Since only one pairs was bivariately normal distributed (Fibrinolytic Parameter and Intrauterine growth), we will use Pearson’s Product Moment Correlation for this pair. Other pairs will be measured by using Spearman’s Rank Correlation.

#Pearson Correlation
#Fibrinolytic parameter and Intrauterine growth
cor.test(data1$coagu, data1$hosp,
         method = "pearson")

    Pearson's product-moment correlation

data:  data1$coagu and data1$hosp
t = 10.17, df = 88, p-value < 2.2e-16
alternative hypothesis: true correlation is not equal to 0
95 percent confidence interval:
 0.6227350 0.8176615
sample estimates:
     cor 
0.735034 
#Spearman Rank Correlation
#Fibrinolytic parameter and Systolic Blood Pressure
cor.test(data1$coagu, data1$SBP, method = "spearman")

    Spearman's rank correlation rho

data:  data1$coagu and data1$SBP
S = 54315, p-value = 1.597e-08
alternative hypothesis: true rho is not equal to 0
sample estimates:
      rho 
0.5529047 
#Fibrinolytic parameter and Diastolic Blood Pressure
cor.test(data1$coagu, data1$dbp, method = "spearman")

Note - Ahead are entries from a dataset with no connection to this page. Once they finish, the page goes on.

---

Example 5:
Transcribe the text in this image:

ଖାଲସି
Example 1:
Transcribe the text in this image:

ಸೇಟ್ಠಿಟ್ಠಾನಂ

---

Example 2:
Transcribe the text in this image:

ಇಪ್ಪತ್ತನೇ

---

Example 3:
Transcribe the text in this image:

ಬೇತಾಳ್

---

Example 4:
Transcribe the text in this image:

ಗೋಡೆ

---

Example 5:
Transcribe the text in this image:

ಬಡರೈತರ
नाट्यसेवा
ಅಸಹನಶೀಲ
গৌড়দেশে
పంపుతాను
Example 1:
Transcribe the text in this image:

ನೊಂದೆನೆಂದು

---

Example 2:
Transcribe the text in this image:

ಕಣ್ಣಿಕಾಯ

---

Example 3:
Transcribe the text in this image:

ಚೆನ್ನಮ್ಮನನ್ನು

    Spearman's rank correlation rho

data:  data1$coagu and data1$dbp
S = 87672, p-value = 0.007901
alternative hypothesis: true rho is not equal to 0
sample estimates:
      rho 
0.2783305 

To present the result of the analysis:

Exercise 1

1) Using Waist circumference dataset Data Waist.sav from this link: https://sta334.s3.ap-southeast-1.amazonaws.com/data/Data+Waist.sav. Perform suitable analysis to measure the correlation between waist and fat, and waist and random blood sugar (rbs). State the research questions, objectives and hypothesis. Produce a proper report presentation for this analysis.

2) Calculate the Pearson correlation coefficient between mpg and disp in the mtcars dataset. Test the assumptions for correlation and interpret the results.

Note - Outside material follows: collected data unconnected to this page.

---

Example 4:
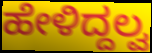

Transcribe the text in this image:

ಹೇಳಿದ್ದಲ್ವ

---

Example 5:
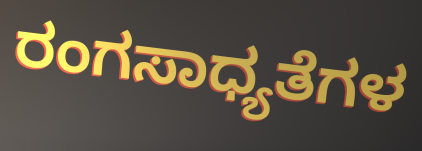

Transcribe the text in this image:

ರಂಗಸಾಧ್ಯತೆಗಳ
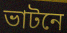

3) Perform correlation analysis for Sepal Length and Petal Length in the iris dataset. Test the assumptions for correlation and interpret the results.

4) Using College dataset from ISLR2 package, find correlation between Number of applications accepted (Accept), Number of new student enrolled (Enroll), and Graduation rate (Grad.Rate). What is your inference regarding this results?